Okay, look. I read the original fan-fiction (or at least as much as I could get through before I got bored) when this all took off. I just want to say...

I GET IT. You think it's a dumb book, people. Congratulations, you have an opinion on something that is popular! But that's all it is. An opinion. And I find the people who will spend forever telling you how awful it is and how nobody should ever read it and how they CAN'T IMAGINE ANYONE LIKING IT perhaps even MORE obnoxious than the people who genuinely enjoy the stuff.

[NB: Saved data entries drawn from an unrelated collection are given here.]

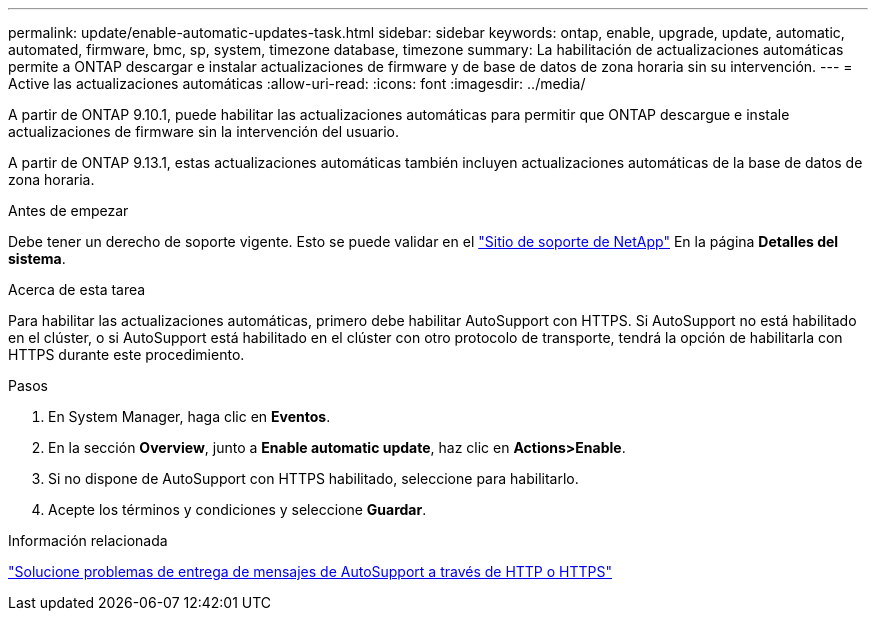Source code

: ---
permalink: update/enable-automatic-updates-task.html 
sidebar: sidebar 
keywords: ontap, enable, upgrade, update, automatic, automated, firmware, bmc, sp, system, timezone database, timezone 
summary: La habilitación de actualizaciones automáticas permite a ONTAP descargar e instalar actualizaciones de firmware y de base de datos de zona horaria sin su intervención. 
---
= Active las actualizaciones automáticas
:allow-uri-read: 
:icons: font
:imagesdir: ../media/


[role="lead"]
A partir de ONTAP 9.10.1, puede habilitar las actualizaciones automáticas para permitir que ONTAP descargue e instale actualizaciones de firmware sin la intervención del usuario.

A partir de ONTAP 9.13.1, estas actualizaciones automáticas también incluyen actualizaciones automáticas de la base de datos de zona horaria.

.Antes de empezar
Debe tener un derecho de soporte vigente. Esto se puede validar en el link:https://mysupport.netapp.com/site/["Sitio de soporte de NetApp"] En la página *Detalles del sistema*.

.Acerca de esta tarea
Para habilitar las actualizaciones automáticas, primero debe habilitar AutoSupport con HTTPS.  Si AutoSupport no está habilitado en el clúster, o si AutoSupport está habilitado en el clúster con otro protocolo de transporte, tendrá la opción de habilitarla con HTTPS durante este procedimiento.

.Pasos
. En System Manager, haga clic en *Eventos*.
. En la sección *Overview*, junto a *Enable automatic update*, haz clic en *Actions>Enable*.
. Si no dispone de AutoSupport con HTTPS habilitado, seleccione para habilitarlo.
. Acepte los términos y condiciones y seleccione *Guardar*.


.Información relacionada
https://docs.netapp.com/us-en/ontap/system-admin/troubleshoot-autosupport-http-https-task.html["Solucione problemas de entrega de mensajes de AutoSupport a través de HTTP o HTTPS"]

As much as I personally felt 50 Shades was extremely poorly written and not particularly erotic (as well as a piss-poor representation of a healthy BDSM relationship from what I understand), it's a book, and a fucking huge one, that a lot of people DO love, and they are more than entitled to. If anything, I can at least say this book has probably been the catalyst for some people in bringing sex and sexuality (not orientation necessarily) out of the closet and into the spotlight, making it something people can laugh about and discuss (sex, that is) so it isn't considered as gross as perverse as some people have always treated it. And I think more people need to stop feeling bad about wanting to know more about sex or enjoy it/pornography in general.

Besides, this lady wrote, like, what, almost a thousand pages of a story that has been bought (and enjoyed) by thousands and thousands and thousands of people? Shit, that's more than I've ever done myself. Lady, I didn't enjoy your book, but high five for getting it done.